PROBLEM DESCRIPTION =>
Please read the comment about NAIS below: according to it, at what point does NAIS traceability end?

PASSAGE FOR REVIEW =>
----

Ttying this recipe tonight with a free range bird I bought locally...funny you should mention free range. I think I should warn all those who want to eat healthier, such as free range birds and pasture raised beef, about the USDA program that will just about put the kabosh on healthy local grown foods. Have you heard of NAIS? (national animal id system)

NAIS can best be explained like this; though touted as a plan to track/protect us from animal disease, NAIS is a business plan designed by and for corporate ag and chip makers with the false mantra “to show the world what a safe food supply we have”. NAIS plans are to keep track of every livestock animal in the US EXCEPT the ones on the factory farms but those who own even one chicken or horse or llama or pig or other critters have to register their premises, microchip and file reports to the govt on every move those animals make BUT Big Ag gets ones lot number for their groups of animals and does not have to tag/track every critter...the cost will put local ag out of business and everytime YOU buy a locally raised bird or beef that animal will be reported to the govt.
Yet, NAIS tracibility ends at the moment the animal goes to slaughter, which is when most food safety issues occur. See nonais.org for more info.

Livestock owners will be under closer surveillance than illegals, drug dealers, convicted six offenders/child molesters. Currently in the USA, only convicted six offenders/child molesters have to register their premises and file movement reports.

----

LISTED RECORDS =>
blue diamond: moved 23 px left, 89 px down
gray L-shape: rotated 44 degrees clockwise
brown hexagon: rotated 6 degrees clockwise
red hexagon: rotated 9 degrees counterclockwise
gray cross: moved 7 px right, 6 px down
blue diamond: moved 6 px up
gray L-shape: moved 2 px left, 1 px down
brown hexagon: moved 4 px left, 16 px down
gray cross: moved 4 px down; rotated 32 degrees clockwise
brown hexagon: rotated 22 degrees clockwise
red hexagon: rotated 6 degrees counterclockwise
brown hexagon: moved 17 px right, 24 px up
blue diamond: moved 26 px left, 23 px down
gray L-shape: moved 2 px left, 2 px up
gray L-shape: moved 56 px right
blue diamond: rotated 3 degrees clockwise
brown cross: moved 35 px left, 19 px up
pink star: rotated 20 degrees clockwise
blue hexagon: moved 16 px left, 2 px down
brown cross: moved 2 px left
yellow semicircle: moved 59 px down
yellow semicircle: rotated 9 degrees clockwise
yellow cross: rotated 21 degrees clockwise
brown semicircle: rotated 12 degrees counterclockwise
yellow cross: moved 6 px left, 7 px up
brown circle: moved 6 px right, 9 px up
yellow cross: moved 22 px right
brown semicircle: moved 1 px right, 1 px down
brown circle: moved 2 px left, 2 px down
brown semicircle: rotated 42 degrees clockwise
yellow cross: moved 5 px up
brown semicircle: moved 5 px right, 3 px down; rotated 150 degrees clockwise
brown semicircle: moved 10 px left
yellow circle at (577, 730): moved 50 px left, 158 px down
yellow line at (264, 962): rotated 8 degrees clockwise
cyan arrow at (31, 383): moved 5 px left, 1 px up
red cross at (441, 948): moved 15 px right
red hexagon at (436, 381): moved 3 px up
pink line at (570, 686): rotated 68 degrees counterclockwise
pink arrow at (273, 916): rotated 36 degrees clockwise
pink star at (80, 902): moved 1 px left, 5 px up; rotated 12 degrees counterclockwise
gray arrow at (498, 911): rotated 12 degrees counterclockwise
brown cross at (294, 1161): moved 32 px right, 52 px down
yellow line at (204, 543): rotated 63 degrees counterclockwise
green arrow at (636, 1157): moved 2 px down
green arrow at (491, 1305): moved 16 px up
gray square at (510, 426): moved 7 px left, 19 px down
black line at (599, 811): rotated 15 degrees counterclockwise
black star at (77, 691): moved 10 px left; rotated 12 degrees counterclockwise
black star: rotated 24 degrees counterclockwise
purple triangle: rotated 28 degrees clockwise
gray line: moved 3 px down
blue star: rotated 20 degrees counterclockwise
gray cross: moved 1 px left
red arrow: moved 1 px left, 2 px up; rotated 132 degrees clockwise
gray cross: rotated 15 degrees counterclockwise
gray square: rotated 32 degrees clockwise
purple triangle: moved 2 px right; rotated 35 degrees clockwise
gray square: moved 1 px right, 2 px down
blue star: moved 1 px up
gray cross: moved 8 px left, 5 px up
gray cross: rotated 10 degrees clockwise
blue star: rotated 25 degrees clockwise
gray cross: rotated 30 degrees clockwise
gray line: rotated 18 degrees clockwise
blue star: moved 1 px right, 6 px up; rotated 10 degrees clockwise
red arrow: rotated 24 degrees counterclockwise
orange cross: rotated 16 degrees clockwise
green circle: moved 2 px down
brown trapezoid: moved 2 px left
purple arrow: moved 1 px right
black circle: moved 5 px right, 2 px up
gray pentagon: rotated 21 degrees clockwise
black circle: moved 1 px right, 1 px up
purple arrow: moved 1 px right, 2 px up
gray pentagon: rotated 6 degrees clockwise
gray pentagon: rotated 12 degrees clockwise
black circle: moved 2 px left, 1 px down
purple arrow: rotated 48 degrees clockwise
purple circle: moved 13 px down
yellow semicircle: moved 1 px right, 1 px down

----

ANSWER TO THE PROBLEM =>
At the moment the animal goes to slaughter.